**AIM OF THE TASK:** Output the full post on Portugal's I Lost My Wallet help desk word for word.

**EXTRACT:**
=== Begin Enclosure ===
The I Lost My Wallet – Doing Government Service Delivery Right

A couple of years ago I was in Portugal to give a talk on Gov 2.0 at a conference the government was organizing. After the talk I went for dinner with the country’s CIO and remember hearing about a fantastic program they were running that – for me – epitomized the notion of a citizen centric approach. It was a help desk called: I Lost My Wallet.

Genius.

Essentially, it was a place you went when… you lost your wallet. What the government had done was bring together all the agencies that controlled a document or card that was likely to have been in your wallet. As a result, rather than running around from agency to agency filling out your name and address over and over again on dozens of different forms, you went to a single desk, filled out one set of forms to get new copies of say, your social insurance card, your drivers license, healthcare card and library card.

But get this. From the briefing I had, my understanding was that this service was not limited to government cards, they’d also partnered with several private entities. For example, I notice that the service also works for replacing Portugal’s Automotive Club Card. In addition – if I remember correctly – I was told the government was negotiating with the banks so that you could also cancel and replace your ATM/bank card and visa cards at this counter as well.
=== End Enclosure ===
Dataset entries
=== Begin Enclosure ===
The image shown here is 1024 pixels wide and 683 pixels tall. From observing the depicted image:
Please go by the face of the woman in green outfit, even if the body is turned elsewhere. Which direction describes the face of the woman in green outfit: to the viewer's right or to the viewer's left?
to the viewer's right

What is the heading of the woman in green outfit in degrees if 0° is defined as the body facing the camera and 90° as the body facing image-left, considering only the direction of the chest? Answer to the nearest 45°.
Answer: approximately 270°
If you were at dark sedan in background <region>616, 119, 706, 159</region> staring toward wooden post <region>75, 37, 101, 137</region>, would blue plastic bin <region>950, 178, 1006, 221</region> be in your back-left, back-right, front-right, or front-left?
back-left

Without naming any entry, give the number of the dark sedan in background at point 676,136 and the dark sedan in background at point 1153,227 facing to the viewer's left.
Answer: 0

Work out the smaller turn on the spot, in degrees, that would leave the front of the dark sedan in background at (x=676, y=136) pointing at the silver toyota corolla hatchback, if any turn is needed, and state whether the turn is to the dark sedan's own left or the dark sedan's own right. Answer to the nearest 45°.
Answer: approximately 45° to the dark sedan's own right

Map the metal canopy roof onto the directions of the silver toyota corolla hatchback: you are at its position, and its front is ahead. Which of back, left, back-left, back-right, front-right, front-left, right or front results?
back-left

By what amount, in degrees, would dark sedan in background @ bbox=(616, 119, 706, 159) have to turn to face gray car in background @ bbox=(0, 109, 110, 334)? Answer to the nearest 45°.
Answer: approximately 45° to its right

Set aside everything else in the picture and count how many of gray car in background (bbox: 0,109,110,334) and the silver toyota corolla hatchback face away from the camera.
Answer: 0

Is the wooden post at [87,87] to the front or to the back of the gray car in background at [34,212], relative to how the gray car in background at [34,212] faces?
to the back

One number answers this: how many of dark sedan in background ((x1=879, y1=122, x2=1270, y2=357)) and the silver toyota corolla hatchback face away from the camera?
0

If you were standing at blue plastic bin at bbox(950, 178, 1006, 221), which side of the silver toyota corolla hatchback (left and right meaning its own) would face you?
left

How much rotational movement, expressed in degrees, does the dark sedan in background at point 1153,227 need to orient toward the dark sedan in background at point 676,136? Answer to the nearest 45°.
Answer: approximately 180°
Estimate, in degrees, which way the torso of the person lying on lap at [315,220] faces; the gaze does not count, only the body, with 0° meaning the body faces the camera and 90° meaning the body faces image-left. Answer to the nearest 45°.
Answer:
=== End Enclosure ===
**RESULT FOR THIS EXERCISE:**
The I Lost My Wallet – Doing Government Service Delivery Right

A couple of years ago I was in Portugal to give a talk on Gov 2.0 at a conference the government was organizing. After the talk I went for dinner with the country’s CIO and remember hearing about a fantastic program they were running that – for me – epitomized the notion of a citizen centric approach. It was a help desk called: I Lost My Wallet.

Genius.

Essentially, it was a place you went when… you lost your wallet. What the government had done was bring together all the agencies that controlled a document or card that was likely to have been in your wallet. As a result, rather than running around from agency to agency filling out your name and address over and over again on dozens of different forms, you went to a single desk, filled out one set of forms to get new copies of say, your social insurance card, your drivers license, healthcare card and library card.

But get this. From the briefing I had, my understanding was that this service was not limited to government cards, they’d also partnered with several private entities. For example, I notice that the service also works for replacing Portugal’s Automotive Club Card. In addition – if I remember correctly – I was told the government was negotiating with the banks so that you could also cancel and replace your ATM/bank card and visa cards at this counter as well.